Les maladies réglementées sont nombreuses. Les objectifs des mesures réglementaires prévues varient selon le degré d’implication de l’État. Celui-ci peut s’investir a maxima par l’intermédiaire de mesures de police sanitaire dans le cas des maladies animales réputées contagieuses ou MARC. Il peut aussi a minima encourager les éleveurs à mettre en place des mesures de contrôle, dans le cadre par exemple des contrôles officiels hygiéniques et sanitaires (COHS). Parmi les maladies réglementées figurent aussi celles à prophylaxie collective obligatoire (dépistage obligatoire de la tuberculose et de la brucellose par exemple), ainsi que les affections animales dont la déclaration est obligatoire (MADO). Les listes des maladies réglementées et les modalités d’intervention prévues évoluent régulièrement.

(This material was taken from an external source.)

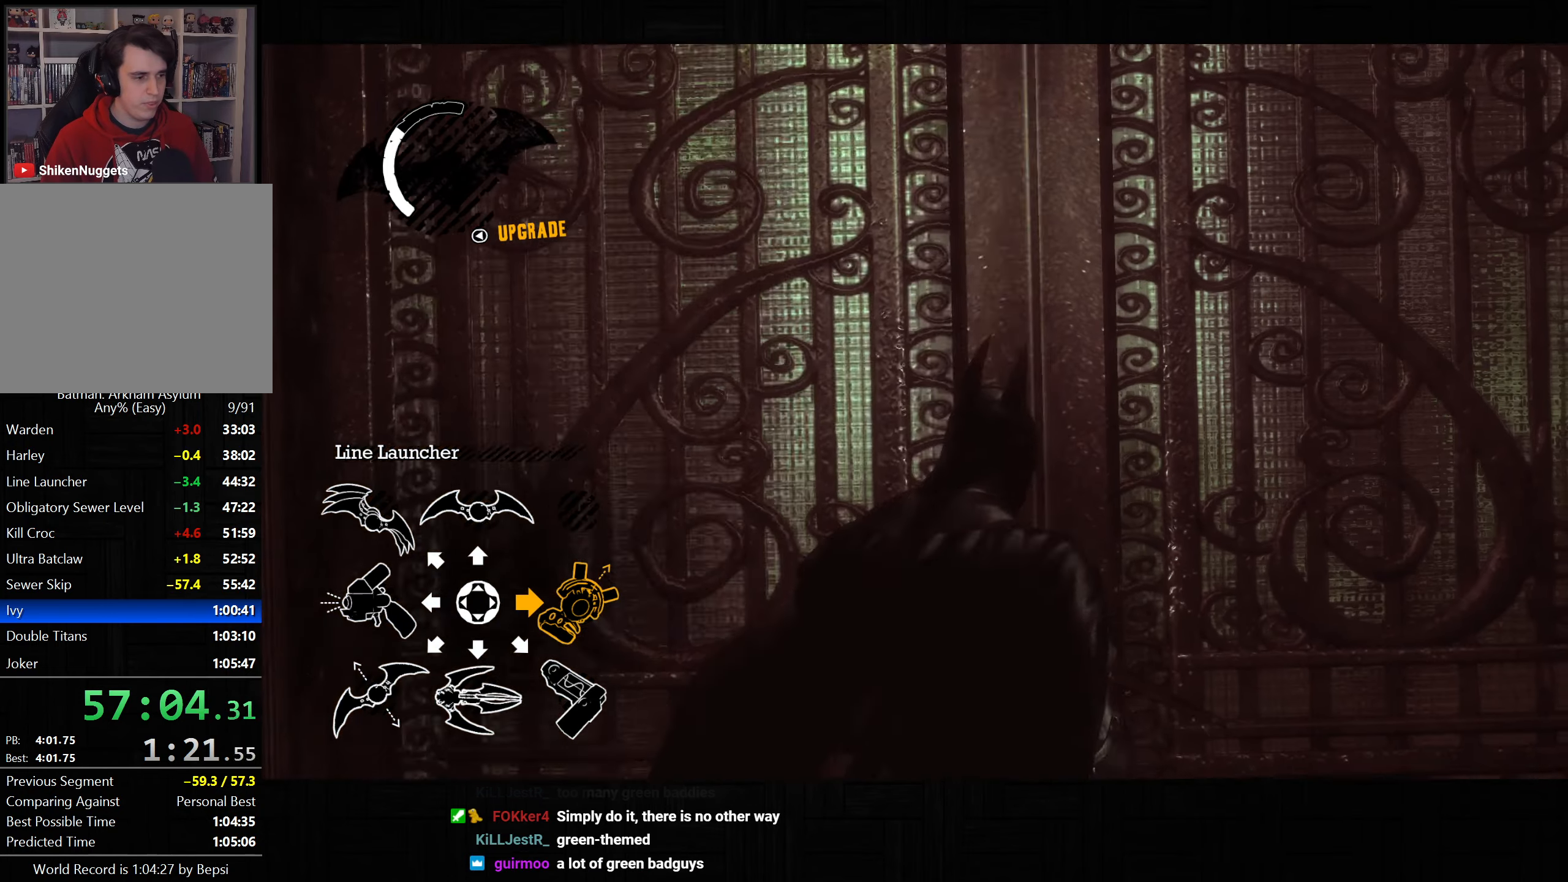
{"dt_ms": 500, "buttons": [], "left_stick": "center", "right_stick": "center", "events": []}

Les listes des MARC et des MADO ont été considérablement remaniées en février 2006. Or ces maladies interviennent dans l’activité du praticien vétérinaire par l’intermédiaire du mandat sanitaire [1, 2].

Suppressions et introductions pour les MARC

• Six maladies ont été supprimées de la liste des MARC (tableau 1). Il s’agit surtout d’affections des abeilles. Les maladies équines et bovines supprimées de cette liste ont été transférées dans celle des maladies animales à déclaration obligatoire (MADO). La lymphangite épizootique et la métrite contagieuse équine, ainsi que l’anaplasmose ne conduisent donc plus à des mesures de police sanitaire.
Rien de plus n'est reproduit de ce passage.